The charge of 'moharebeh' or waging war against God is a particularly heavy one in the regime's Law of Islamic Punishment, but the possible penalties, though they may include state-sanctioned violence described in excruciating detail, are at the discretion of the judge and do not necessarily involve death. Article 190 defines four possible verdicts for a mohareb, though strangely the first two options are execution or hanging. This is because the regime reserves the right, enshrined in article 195, to bring about death by crucifixion. The Law of Islamic Punishment warns that the manner in which the guilty party is bound to a cross must not result in immediate death and that if the person is still alive after three days, he or she must not be put to death. The other possible penalties are amputation of the right hand and left foot, or exile (ostracism) for no less than a year. Some Islamic jurists consider the last option to also include loss of civil rights and a ban on certain activities, for example journalism.

As article 191 explains, the judge may choose any of these four verdicts, even if the mohareb has committed murder. That judge Salavati sentenced Valian to death for having thrown rocks on the religious holiday of Ashura is indicative of the intransigent position the regime has chosen to take in order to subdue the population.

Abdolfattah Soltani, prominent human rights lawyer and member of the Defenders of Human Rights Center co-founded by Nobel laureate Shirin Ebadi, told the International Campaign for Human Rights in Iran that the absolute condition for moharebeh is armed activity. 'This has been clearly stated in all texts of Fiqh (religious jurisprudence). In articles 186 and 189 of the Islamic Penal Code, several conditions have been elaborated upon and in particular these articles clearly state, that if a group has been formed that engages in armed struggle, and if a person who is a member of such a group or associates with it promotes its goals through armed activity, then that is considered Moharebeh. Therefore, the condition of armed activity is essential in charging someone under Moharebeh and the person must have carried out effective actions. If these conditions are not present then the charge of Moharebeh cannot be applied,' he said.

Soltani was arrested on June 16, 2009, four days after the disputed presidential election, and was held in prison for 72 days for 'being skeptical about the results of the election,' as he was told by Judge Majid Matin Rasekh (also an alias?).

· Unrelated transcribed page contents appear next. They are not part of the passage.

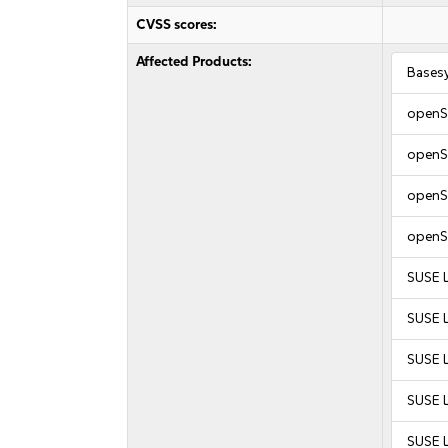
CVSS scores:
Affected Products:
Bases
openS
openS
openS
openS
SUSE L
SUSE L
SUSE 
SUSE 
SUSE 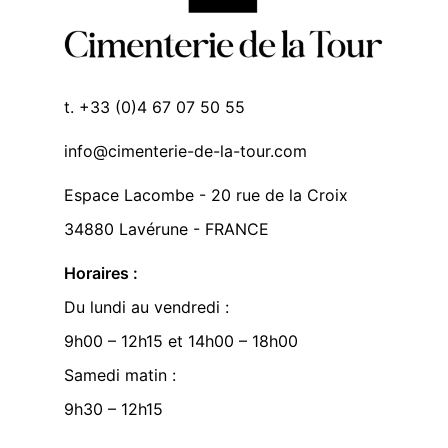
t. +33 (0)4 67 07 50 55
info@cimenterie-de-la-tour.com
Espace Lacombe - 20 rue de la Croix
34880 Lavérune - FRANCE
Horaires :
Du lundi au vendredi :
9h00 – 12h15 et 14h00 – 18h00
Samedi matin :
9h30 – 12h15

The human rights organization asked Soltani if throwing rocks can be considered moharebeh. 'Absolutely not,' he responded. 'If a person is arrested because of association with an armed group then moharebeh may apply. But if an ordinary person, for whatever reason, such as anger or losing his temper, throws a stone, aimed at the destruction of some property or hurting someone, then there are other legal charges applicable and such actions do not rise to the charge of moharebeh.'

It is sometimes said that patriotism is the last refuge of a scoundrel. But in the Islamic Republic, it seems that lies and death and the Islamic Law of Punishment have become the last refuge of a scoundrel. A supreme scoundrel.